Please write out all the entries exactly, without the pictures.

Data provided:
━━━━━━━━

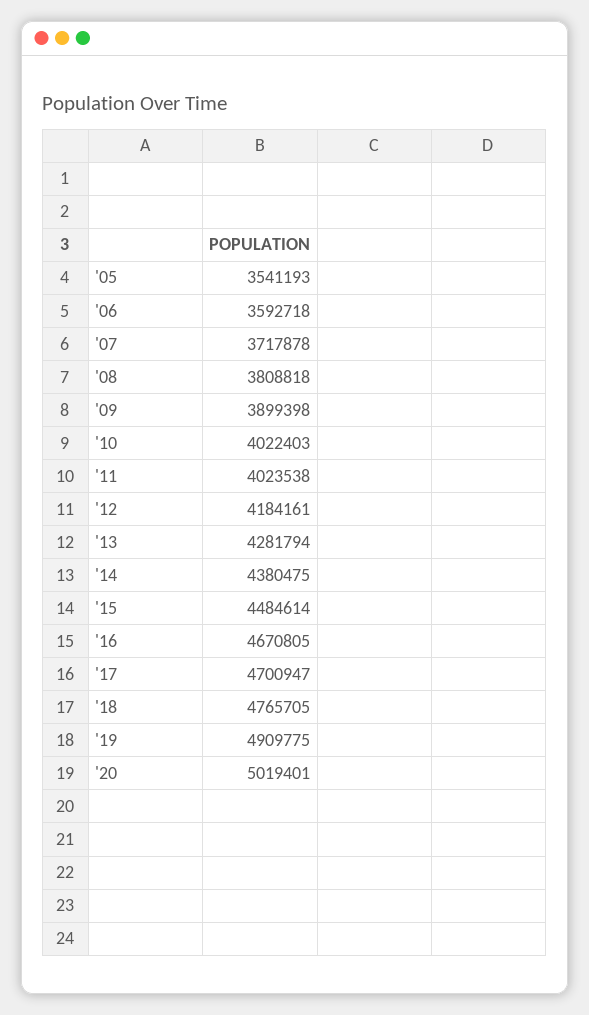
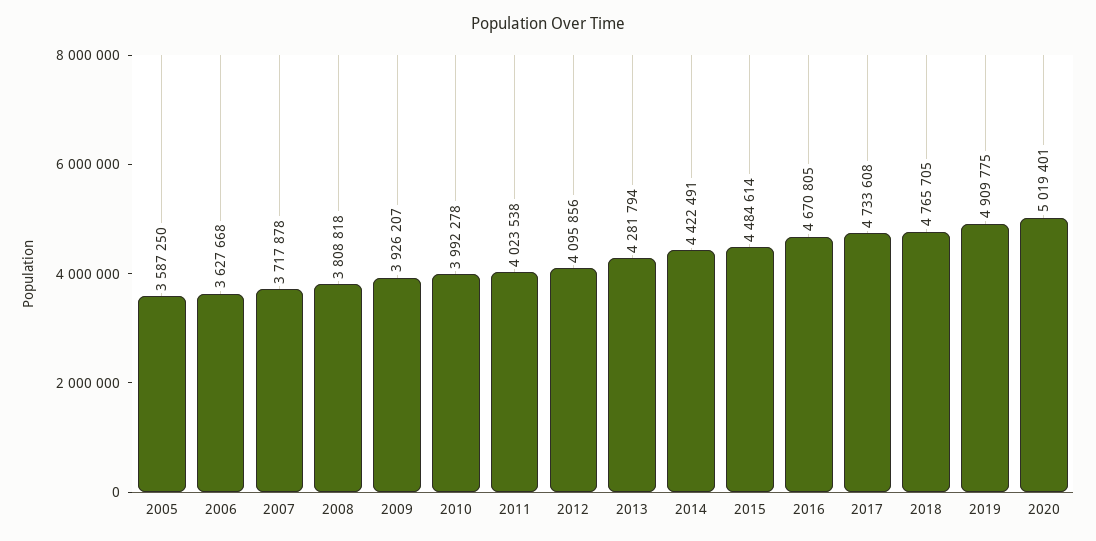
  {
-   "'05": 3541193,
+   "'05": 3587250,
-   "'06": 3592718,
+   "'06": 3627668,
    "'07": 3717878,
    "'08": 3808818,
-   "'09": 3899398,
+   "'09": 3926207,
-   "'10": 4022403,
+   "'10": 3992278,
    "'11": 4023538,
-   "'12": 4184161,
+   "'12": 4095856,
    "'13": 4281794,
-   "'14": 4380475,
+   "'14": 4422491,
    "'15": 4484614,
    "'16": 4670805,
-   "'17": 4700947,
+   "'17": 4733608,
    "'18": 4765705,
    "'19": 4909775,
    "'20": 5019401
  }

━━━━━━━━

Result:
  {
-   "'05": 3541193,
+   "'05": 3587250,
-   "'06": 3592718,
+   "'06": 3627668,
    "'07": 3717878,
    "'08": 3808818,
-   "'09": 3899398,
+   "'09": 3926207,
-   "'10": 4022403,
+   "'10": 3992278,
    "'11": 4023538,
-   "'12": 4184161,
+   "'12": 4095856,
    "'13": 4281794,
-   "'14": 4380475,
+   "'14": 4422491,
    "'15": 4484614,
    "'16": 4670805,
-   "'17": 4700947,
+   "'17": 4733608,
    "'18": 4765705,
    "'19": 4909775,
    "'20": 5019401
  }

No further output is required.